WordSegment vs. LookupCompound
- mistakenly inserted space within a correct word led to two incorrect terms
- mistakenly omitted space between two correct words led to one incorrect combined term
- multiple input terms with/without spelling errors
Splitting errors, concatenation errors, substitution errors, transposition errors, deletion errors and insertion errors can be mixed within the same word.
So, what’s the difference then between SymSpell.WordSegment and SymSpell.LookupCompound, and what is similar?
- Both can insert and remove spaces from multi-word input strings, as well as correct spelling errors.

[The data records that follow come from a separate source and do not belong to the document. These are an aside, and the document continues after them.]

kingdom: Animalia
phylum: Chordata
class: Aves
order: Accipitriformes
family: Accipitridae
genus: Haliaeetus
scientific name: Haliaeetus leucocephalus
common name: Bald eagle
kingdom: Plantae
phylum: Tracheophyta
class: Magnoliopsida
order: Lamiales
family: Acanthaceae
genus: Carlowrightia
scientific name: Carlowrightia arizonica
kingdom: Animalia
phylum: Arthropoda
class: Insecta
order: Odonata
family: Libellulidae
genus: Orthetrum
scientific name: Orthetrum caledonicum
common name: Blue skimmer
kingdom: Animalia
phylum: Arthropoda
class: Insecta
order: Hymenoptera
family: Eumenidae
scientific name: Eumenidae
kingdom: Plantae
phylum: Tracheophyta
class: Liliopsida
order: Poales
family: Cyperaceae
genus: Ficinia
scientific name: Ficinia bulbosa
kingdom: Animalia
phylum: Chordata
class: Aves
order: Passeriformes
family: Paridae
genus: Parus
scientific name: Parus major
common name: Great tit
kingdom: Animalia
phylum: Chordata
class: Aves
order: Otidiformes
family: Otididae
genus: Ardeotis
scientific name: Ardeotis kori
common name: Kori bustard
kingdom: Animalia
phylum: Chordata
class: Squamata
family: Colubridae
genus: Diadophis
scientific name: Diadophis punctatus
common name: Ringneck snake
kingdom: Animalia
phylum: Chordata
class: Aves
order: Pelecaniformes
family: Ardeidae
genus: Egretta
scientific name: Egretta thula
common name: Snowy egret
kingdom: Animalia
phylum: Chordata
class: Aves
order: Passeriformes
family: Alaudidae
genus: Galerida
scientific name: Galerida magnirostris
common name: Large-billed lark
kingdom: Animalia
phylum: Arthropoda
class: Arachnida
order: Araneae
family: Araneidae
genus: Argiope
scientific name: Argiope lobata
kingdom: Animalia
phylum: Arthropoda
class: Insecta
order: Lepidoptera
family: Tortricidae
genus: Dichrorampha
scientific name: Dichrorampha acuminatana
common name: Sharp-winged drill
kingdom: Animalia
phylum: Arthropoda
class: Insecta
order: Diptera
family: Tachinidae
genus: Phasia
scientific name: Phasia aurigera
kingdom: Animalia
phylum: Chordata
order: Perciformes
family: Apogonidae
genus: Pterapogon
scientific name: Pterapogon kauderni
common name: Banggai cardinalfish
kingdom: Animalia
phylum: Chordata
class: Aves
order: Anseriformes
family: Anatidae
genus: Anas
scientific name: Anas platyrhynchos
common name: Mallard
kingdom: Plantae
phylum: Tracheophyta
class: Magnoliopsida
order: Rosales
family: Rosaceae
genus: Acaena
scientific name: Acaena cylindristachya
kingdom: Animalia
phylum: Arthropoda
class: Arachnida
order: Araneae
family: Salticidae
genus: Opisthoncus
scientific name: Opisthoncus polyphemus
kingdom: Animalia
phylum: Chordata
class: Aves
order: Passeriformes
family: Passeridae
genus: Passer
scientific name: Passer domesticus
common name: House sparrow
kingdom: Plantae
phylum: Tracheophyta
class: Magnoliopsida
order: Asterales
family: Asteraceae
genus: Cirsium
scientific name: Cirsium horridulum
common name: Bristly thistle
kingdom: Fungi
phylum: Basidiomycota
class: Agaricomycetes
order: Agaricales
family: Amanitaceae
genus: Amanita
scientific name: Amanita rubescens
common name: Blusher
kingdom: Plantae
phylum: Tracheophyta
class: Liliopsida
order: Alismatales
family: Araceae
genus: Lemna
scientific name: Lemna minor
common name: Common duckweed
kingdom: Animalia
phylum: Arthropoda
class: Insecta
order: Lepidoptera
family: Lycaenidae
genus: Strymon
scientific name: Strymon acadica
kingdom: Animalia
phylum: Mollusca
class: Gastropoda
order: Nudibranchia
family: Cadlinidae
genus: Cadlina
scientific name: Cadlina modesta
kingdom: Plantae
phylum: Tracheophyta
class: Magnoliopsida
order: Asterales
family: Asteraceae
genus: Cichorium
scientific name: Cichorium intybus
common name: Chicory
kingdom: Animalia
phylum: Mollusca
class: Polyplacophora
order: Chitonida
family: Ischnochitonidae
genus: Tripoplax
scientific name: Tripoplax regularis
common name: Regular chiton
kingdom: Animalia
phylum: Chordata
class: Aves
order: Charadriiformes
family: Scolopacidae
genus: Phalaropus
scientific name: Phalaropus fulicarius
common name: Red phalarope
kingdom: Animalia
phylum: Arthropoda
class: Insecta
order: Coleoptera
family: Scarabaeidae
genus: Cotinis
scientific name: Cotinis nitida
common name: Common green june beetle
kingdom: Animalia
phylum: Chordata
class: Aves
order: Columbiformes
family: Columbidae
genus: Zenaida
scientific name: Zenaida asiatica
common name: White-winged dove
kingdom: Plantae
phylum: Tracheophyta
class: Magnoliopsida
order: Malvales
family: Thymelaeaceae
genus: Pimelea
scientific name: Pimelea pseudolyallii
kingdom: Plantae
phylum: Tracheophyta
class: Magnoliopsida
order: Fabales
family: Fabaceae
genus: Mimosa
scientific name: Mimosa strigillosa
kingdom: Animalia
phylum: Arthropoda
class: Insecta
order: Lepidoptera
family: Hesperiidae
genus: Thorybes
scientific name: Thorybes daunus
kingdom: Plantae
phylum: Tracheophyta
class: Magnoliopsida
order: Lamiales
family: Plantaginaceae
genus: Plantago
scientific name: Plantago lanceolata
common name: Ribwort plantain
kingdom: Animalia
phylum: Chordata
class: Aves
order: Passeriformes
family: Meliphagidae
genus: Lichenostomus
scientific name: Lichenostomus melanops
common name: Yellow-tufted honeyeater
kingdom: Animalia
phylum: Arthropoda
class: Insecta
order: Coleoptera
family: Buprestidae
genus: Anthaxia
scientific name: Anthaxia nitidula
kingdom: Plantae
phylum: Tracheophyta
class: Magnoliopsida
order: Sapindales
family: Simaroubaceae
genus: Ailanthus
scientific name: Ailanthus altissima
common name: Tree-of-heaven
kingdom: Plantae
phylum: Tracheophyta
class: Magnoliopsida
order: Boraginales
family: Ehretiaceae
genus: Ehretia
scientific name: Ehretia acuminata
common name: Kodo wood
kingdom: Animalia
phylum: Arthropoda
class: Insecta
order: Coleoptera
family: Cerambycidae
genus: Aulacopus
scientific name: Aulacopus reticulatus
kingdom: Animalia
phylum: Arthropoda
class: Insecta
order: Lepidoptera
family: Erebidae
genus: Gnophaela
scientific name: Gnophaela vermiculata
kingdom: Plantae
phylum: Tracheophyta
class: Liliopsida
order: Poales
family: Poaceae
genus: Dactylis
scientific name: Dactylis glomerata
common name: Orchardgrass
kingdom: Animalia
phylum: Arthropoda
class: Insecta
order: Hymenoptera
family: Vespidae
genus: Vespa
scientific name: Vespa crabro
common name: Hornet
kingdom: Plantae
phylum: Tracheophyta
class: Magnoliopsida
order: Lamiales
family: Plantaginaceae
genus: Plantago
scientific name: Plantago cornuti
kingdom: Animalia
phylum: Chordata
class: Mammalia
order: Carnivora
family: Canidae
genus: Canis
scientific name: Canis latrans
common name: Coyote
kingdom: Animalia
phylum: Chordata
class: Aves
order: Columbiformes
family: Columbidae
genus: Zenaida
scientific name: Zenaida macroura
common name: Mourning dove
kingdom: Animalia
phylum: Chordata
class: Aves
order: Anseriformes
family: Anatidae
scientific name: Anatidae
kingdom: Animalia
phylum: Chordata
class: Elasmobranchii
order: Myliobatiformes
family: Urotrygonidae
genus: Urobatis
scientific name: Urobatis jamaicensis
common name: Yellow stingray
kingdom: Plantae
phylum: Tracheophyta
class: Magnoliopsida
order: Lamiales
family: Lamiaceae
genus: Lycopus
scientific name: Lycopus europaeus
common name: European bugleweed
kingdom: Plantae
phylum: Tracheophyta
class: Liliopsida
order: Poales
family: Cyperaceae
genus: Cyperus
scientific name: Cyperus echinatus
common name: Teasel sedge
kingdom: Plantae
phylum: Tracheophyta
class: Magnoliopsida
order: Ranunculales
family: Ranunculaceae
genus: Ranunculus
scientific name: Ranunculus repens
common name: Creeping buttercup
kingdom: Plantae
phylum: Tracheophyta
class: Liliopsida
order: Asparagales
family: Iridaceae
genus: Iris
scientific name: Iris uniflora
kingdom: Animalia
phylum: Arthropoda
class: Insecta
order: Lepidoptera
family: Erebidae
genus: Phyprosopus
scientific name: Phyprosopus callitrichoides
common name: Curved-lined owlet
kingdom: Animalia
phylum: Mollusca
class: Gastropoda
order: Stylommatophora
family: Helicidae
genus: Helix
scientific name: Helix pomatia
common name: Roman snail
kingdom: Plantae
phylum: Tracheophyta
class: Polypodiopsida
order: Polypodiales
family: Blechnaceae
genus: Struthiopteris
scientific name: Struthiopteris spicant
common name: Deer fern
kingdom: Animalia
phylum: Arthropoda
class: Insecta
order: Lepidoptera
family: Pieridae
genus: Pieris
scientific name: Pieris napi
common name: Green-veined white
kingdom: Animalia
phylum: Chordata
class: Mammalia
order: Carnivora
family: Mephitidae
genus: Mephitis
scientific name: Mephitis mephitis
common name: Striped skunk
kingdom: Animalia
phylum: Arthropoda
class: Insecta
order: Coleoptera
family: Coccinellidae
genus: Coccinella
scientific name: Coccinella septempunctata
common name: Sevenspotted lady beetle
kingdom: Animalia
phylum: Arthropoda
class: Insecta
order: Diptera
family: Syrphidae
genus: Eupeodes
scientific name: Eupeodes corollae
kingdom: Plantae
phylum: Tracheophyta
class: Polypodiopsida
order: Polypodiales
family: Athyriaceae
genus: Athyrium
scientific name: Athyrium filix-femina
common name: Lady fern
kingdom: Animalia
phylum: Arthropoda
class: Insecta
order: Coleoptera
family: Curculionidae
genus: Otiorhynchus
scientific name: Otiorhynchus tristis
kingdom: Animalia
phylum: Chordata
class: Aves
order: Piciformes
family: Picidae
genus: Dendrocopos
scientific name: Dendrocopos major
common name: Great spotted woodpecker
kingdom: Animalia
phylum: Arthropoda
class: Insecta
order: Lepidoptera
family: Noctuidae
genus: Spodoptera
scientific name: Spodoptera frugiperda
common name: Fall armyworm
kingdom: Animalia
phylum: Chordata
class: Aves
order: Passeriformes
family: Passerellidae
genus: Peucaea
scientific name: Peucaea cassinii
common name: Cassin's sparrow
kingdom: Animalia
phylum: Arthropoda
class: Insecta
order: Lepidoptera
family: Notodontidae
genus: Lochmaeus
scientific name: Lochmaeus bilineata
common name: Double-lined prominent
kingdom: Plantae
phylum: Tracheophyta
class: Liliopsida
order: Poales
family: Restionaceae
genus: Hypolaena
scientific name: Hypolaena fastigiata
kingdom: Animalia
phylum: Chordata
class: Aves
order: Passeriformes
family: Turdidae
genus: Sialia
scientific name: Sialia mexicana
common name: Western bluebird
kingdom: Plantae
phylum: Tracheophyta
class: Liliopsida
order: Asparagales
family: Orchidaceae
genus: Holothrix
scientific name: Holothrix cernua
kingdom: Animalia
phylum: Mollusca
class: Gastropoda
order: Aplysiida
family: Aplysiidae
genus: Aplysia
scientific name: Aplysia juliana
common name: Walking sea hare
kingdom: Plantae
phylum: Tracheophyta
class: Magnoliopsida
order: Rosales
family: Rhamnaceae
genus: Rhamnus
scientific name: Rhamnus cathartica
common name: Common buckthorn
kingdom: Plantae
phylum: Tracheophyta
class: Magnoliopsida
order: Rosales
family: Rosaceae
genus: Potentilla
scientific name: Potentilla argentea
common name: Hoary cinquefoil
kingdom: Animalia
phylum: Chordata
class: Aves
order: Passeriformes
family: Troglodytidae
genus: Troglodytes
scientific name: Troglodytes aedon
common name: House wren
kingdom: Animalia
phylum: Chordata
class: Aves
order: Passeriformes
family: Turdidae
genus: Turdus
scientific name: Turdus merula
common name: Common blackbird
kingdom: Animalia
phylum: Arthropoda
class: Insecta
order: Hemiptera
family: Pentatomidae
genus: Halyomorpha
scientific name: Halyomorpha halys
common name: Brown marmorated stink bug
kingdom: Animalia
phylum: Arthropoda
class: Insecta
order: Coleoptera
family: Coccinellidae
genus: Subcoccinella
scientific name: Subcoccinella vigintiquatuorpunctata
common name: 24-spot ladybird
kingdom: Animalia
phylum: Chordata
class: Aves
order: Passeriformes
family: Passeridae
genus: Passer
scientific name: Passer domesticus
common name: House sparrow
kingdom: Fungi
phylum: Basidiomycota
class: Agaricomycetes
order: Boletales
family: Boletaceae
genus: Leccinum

- LookupCompound can insert only a single space into a token (string fragment separated by existing spaces). It is intended for spelling correction of word segmented text but can fix an occasional missing space. There are fewer variants to generate and evaluate because of the single space restriction per token. Therefore it is faster and the quality of the correction is usually better.
- WordSegment can insert as many spaces as required into a token. Therefore it is suitable also for long strings without any space. The drawback is a slower speed and correction quality, as many more potential variants exist, which need to be generated, evaluated and chosen from.